Background:

Target: αVβ3 integrin

IC50: 20 nM

Cyclo(RGDyK) is a selective and potent αVβ3 integrin inhibitor with IC50 value of 20 nM [1]. The αVβ3 integrin, expressed on various malignant human tumors and on endothelial cells, plays an important role in tumor-induced angiogenesis and tumor metastasis. Therefore, αVβ3 integrin is a potential therapeutic target for tumor disease. Inhibition of αVβ3 integrin by αVβ3 antagonists not only blocked blood vessel formation but further led to tumor regression [1].

In vitro: Cyclo(RGDyK) conjugation facilitated intracellular drug delivery of polymeric micelles to neovasculature (HUVECs) and tumor cells in which integrin is overexpressed [2]. In addition, Cyclo(RGDyK) showed high affinity and selectivity for αVβ3 integrin over αVβ5 and αIIbβ3 [1].

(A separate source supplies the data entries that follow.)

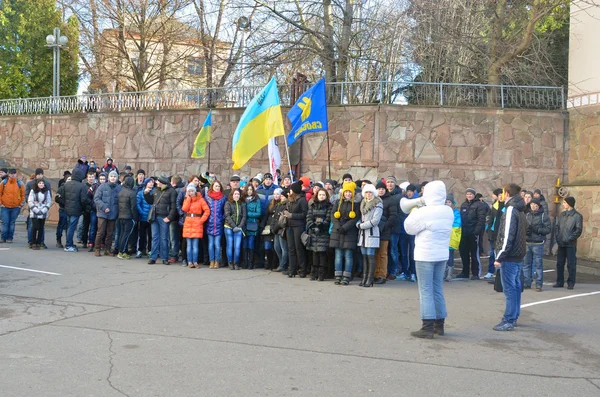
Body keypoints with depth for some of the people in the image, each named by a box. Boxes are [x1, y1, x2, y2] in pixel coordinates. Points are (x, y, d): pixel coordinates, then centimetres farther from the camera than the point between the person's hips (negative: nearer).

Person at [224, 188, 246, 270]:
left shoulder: (243, 204, 10)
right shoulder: (228, 203, 3)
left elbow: (244, 216, 5)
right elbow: (227, 216, -5)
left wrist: (240, 227, -7)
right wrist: (234, 227, -12)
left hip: (239, 228, 1)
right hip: (229, 227, -1)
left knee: (237, 246, -5)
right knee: (230, 246, 0)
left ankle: (236, 263, 4)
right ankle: (230, 263, 8)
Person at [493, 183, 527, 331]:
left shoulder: (510, 210, -15)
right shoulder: (520, 210, 14)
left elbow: (507, 236, -20)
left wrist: (499, 257, -18)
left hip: (509, 257, -9)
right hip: (518, 255, 9)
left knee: (509, 289, -6)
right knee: (515, 287, 13)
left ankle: (508, 321, -4)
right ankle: (513, 318, 21)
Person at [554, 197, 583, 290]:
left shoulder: (577, 216, -6)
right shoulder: (562, 214, 11)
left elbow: (578, 230, -10)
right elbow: (557, 226, 15)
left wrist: (570, 239, -16)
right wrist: (557, 236, 0)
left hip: (570, 244, -6)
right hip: (561, 244, 6)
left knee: (571, 264, 0)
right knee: (559, 263, 9)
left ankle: (571, 283, 7)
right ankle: (560, 282, 17)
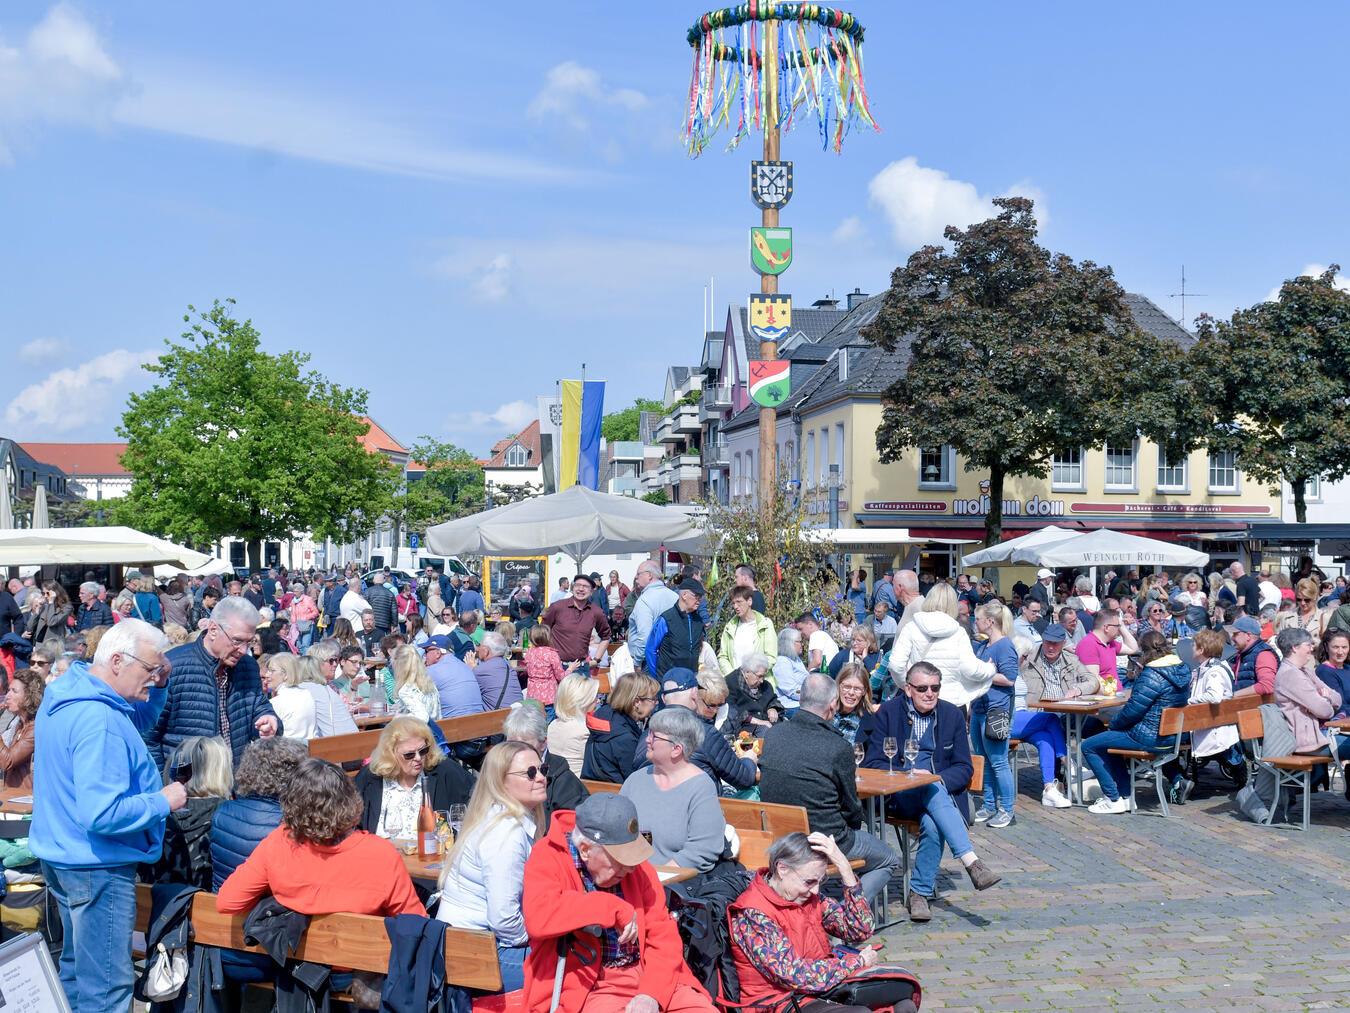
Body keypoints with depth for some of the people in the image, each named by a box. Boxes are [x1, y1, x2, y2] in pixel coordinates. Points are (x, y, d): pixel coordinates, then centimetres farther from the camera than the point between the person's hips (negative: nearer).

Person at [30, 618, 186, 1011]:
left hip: (63, 855, 10)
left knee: (77, 968, 23)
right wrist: (163, 801, -19)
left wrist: (158, 684, 2)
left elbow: (135, 723, 19)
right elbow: (103, 814, -33)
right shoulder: (98, 720, -28)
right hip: (98, 865, -10)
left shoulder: (70, 692, 3)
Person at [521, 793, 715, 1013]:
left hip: (650, 978, 4)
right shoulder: (548, 858, -6)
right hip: (588, 986, -4)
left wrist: (652, 995, -12)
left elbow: (663, 935, 5)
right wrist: (614, 908, -19)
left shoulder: (636, 866, 8)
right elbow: (538, 917, -25)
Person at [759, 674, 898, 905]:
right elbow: (851, 807, -7)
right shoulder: (839, 747, -20)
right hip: (825, 840, -6)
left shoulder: (771, 735, -3)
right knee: (889, 861, 20)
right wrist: (856, 824, 18)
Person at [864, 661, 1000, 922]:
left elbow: (964, 768, 7)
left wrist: (939, 780, -13)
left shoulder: (952, 714, 9)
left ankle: (920, 892, -22)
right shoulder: (889, 712, 4)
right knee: (932, 790, -36)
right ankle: (971, 862, -44)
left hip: (941, 791, 1)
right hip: (899, 797, -1)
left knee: (932, 823, -35)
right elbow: (872, 763, 0)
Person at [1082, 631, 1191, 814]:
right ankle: (1124, 793, 27)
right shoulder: (1183, 668, 5)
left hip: (1151, 737, -10)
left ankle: (1114, 800, 2)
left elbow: (1133, 709, -21)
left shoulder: (1152, 675, -23)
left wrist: (1113, 723, -2)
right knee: (1110, 738, 28)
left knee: (1089, 747, 0)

In vivo: Cyclo(RGDyK) (1 nM, i.v. injection) blocked the increase of αVβ3 integrin expression in the intima of the left stenotic carotid artery of apoE-/- mice [2].

参考文献:
1.  Haubner R, Wester HJ, Burkhart F, Senekowitsch-Schmidtke R, Weber W, Goodman SL, et al. Glycosylated RGD-containing peptides: tracer for tumor targeting and angiogenesis imaging with improved biokinetics. J Nucl Med. 2001;42(2):326-36.
2.  Yin J, Li Z, Yang T, Wang J, Zhang X, Zhang Q. Cyclic RGDyK conjugation facilitates intracellular drug delivery of polymeric micelles to integrin-overexpressing tumor cells and neovasculature. J Drug Target. 2011;19(1):25-36.